Nearly everything has changed about the new museum, including its design and placement, since the first architectural renderings were released in 2014. Baskervill, the original architect on the project, envisioned a riverside museum of about 40,000 square feet.
“It was a beautiful building,” says Christy Coleman, CEO of the American Civil War Museum, which paid about $1 million for the original design. But she says a consensus emerged that the size of the proposed building would overshadow the historic properties on the site. Another factor was that the New Market Corp., which owns the property, agreed to allow encroachment for construction on the hillside behind Historic Tredegar.
The design that has emerged from discussions with the new architects, Richmond-based 3North, is smaller at 28,000 square feet, but more costly at $13.5 million, compared with the $11 million for the original design.
Coleman explains that additional site work, and a rise in the cost of building materials such as steel and concrete, added to the overall cost. But moving the structure back toward the hillside also took it out of a flood plain, which had become a concern. She says gallery and collections spaces were preserved in the downsizing, but that administrative offices were squeezed out and will move elsewhere. Part of the new museum building will be underground as a result of its relocation.
Visitors to the new museum will find trench-like structures built into the floor with tattered uniforms, abandoned weapons, shoes and personal effects, such as lockets, that were found on battlefields.
The museum also will recreate a cave in which visitors will experience the deprivation many civilians endured as they sought shelter and food, having to eat rats and dogs to survive.
“That experience is a remarkable one,” Coleman says.
The museum’s opening is about 15 months behind schedule, and she acknowledges that the delays have caused some tension and frustration.
“I do recognize, especially among some of the donors who came in really early, that they’re ready ... to see this thing happen,” she says.
If there has been any silver lining to the delay, Coleman says it has given the staff time to take a breath and reinvent the museum experience.
“Part of this reinvention has been our 'history happy hours' where we take the varying subjects that often are not talked about relative to the war and we take it to local bars and we have a nice little old time,” she says. Her own contribution, performed at the Capital Ale House downtown as well as more traditional locations, is “Love, Sex and Consequences, an Intimate History of the Civil War.”
Coleman is no stranger to living history presentations. In one of her previous jobs, she was director of African-American interpretation at Colonial Williamsburg. One of her prominent roles was portraying a pregnant slave who was sold away from her husband, which drew big crowds.
According to Coleman, a new generation of museum goers is asking questions about the Civil War and that has led to different ways of talking about the conflict.
“I’ve mentioned theater several times,” she says. “That creates connections to stories that resonate very differently in a far more emotional level for the non-Civil War buff.”

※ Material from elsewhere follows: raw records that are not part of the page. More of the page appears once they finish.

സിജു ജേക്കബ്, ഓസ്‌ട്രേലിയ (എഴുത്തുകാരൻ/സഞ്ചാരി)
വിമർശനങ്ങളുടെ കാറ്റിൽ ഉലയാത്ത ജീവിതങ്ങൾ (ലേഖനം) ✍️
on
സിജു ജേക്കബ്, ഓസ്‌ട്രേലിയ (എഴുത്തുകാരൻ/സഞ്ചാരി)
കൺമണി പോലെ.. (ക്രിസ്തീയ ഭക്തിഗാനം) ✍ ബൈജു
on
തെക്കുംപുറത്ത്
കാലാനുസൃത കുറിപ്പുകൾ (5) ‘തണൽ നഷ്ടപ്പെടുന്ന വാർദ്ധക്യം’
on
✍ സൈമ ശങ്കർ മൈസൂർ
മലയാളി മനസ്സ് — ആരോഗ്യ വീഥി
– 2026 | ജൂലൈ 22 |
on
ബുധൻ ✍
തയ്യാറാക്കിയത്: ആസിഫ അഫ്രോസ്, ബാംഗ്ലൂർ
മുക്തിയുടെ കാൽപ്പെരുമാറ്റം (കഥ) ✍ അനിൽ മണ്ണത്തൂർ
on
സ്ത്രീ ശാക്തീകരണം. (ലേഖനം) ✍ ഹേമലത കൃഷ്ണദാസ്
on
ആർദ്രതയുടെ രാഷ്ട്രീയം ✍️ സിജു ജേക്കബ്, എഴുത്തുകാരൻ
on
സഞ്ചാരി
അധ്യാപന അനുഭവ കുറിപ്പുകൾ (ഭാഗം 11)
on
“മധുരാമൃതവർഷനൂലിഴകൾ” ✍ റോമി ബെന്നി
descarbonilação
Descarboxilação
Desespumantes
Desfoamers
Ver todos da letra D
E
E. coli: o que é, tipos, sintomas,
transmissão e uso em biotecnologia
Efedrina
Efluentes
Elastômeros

Coleman adds that for the past year or so, the staff of the Civil War Museum have been working with the local arts community to develop additional programming. At the White House of the Confederacy, for example, there are interactive evening tours in which guests meet and hear stories of people who lived in the mansion during and after the Civil War.
“Yes, we still talk about battles, we still talk about icons, but it goes beyond that … far beyond,” says Coleman.